The Age of Technology

It’s not easy to dismiss the age of technology and the effect it has upon our economy. There are so many answers and perspectives to this question, but every right answer will have elements of these four core truths:

1. Our economy relies upon technology more than ever before.

We’ve come a long way from hiding dollar bills in bed sheets. When we look at our savings and bank accounts we look to the computer or an ATM for numbers on a screen. We know if we can buy that new couch because the LCD screen says we can. tangible money has been replaced by a system of magnetic strips and transactions done with Zeros and Ones. Rarely do we hear about large sums of money in cash form. One could argue this started with the advent of checks. It was more “convenient” than cash. Now we can swipe a card, or why even take your credit cards, do it from your phone.  Send money by way of third parties like Paypal. Our monetary system has become something less tangible and more intangible. Billions of dollars aren’t stacks of cash in a warehouse they’re numbers on a computer screen, that carry the same weight as those stacks of cash.

2. The 90’s and the Age of Technology

When we think of the 90’s we think of the success we had with an economy. We can debate all day why the economy was as good as it was, but looking back it had nothing to do with Clinton and everything to do with technology. Yahoo was the dominant search engine. People who saw dark purple walls thought of a search engine able to brings you vast sums of knowledge at your fingertips. Who knew that only a couple of years later, they would be pushed by the wayside for even more dominant technologies. Google was a startup, it kind of became a big deal. Microsoft, had it’s hayday  pushing the boundries of computers. You could carry a phone around with you, then the phone got smaller, then you could send people short messages instead of calling them, then you could check your email, wait email?  The Post Office would begin to die. The 90’s were the foreshadowing of today. Just think that children born today will think of these technologies as ubiquitous. However that’s far from the truth. What isn’t far from the truth is the growth of technology – it’s been anything but linear.

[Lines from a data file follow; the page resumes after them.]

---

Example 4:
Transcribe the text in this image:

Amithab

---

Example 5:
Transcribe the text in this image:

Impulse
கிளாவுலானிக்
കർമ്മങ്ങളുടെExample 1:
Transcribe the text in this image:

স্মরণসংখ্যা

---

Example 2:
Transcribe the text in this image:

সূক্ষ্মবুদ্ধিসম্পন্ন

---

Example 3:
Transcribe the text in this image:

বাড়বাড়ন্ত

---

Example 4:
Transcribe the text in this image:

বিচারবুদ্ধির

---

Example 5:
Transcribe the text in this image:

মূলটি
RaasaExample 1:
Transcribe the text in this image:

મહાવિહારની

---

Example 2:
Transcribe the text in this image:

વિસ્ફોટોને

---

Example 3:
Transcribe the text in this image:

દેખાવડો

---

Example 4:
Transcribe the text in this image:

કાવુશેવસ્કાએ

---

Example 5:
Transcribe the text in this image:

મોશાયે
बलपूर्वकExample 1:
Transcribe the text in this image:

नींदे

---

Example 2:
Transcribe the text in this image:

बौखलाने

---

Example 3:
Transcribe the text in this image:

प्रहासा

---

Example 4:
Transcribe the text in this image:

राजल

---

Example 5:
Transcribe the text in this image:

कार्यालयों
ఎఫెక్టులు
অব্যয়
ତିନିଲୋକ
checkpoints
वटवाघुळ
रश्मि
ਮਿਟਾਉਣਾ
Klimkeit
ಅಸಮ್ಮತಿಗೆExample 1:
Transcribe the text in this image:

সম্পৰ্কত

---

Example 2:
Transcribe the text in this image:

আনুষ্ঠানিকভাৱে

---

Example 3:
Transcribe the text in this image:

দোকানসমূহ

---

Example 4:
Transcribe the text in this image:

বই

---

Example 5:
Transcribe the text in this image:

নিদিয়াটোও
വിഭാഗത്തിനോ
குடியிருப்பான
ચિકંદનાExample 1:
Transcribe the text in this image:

3. The Biggest Companies in The World are technology companies




People may think of the guys online, or the company that makes computers and ways of accessing the internet, but it’s deeper than that. When you talk about the biggest companies in the world you can add car companies, oil manufacturers and medical centers. Technology doesn’t come just in the form of the personal computer. It comes in the form of many different things. The car manufacturer can carve an engine from a single block of aluminum using technology, and make no mistakes while doing it. Oil manufacturers can asses the best places to drill and have new ways of drilling because of technology. Doctors can operate on patients without even being in the same state because of technology. Not only that, but all of these companies have benefited in other ways from technology. They make fewer mistakes, they hit more goals, their able to make cheaper, better quality products. Technology is not limited to those who sell you your computer or how you search the web, it is a broad net that stretches over your entire life changing the way you drive to the way you shave.

4. Technology as Warfare

Imagine Kennedy making a speech to the American people explaining that our biggest threats may not be nuclear, they may be technological. People would think he’s talking about advanced warplanes or missiles. This isn’t the case. Technological warfare is a very real and scary thing. In some respect, it happens every day, people have their identities stolen. However the far more pernicious kinds are something much worse. From crashing whole economic infrastructures to crashing servers for pertinent information. Anyone can access this kind of technology. With the advent of things like the deep web, governments everywhere need to prepare for the new threat of technological warfare. However, this kind of warfare comes not only from how it can cripple, but from how it can be taken away. From EMP’s that can dismantle a countries economy in seconds. No access to the outside world. Imagine being in the world but not a part of it. This, like most great things, is the price we pay for technology, and there will always be those seeking to keep us safe, against those who wish to do us harm.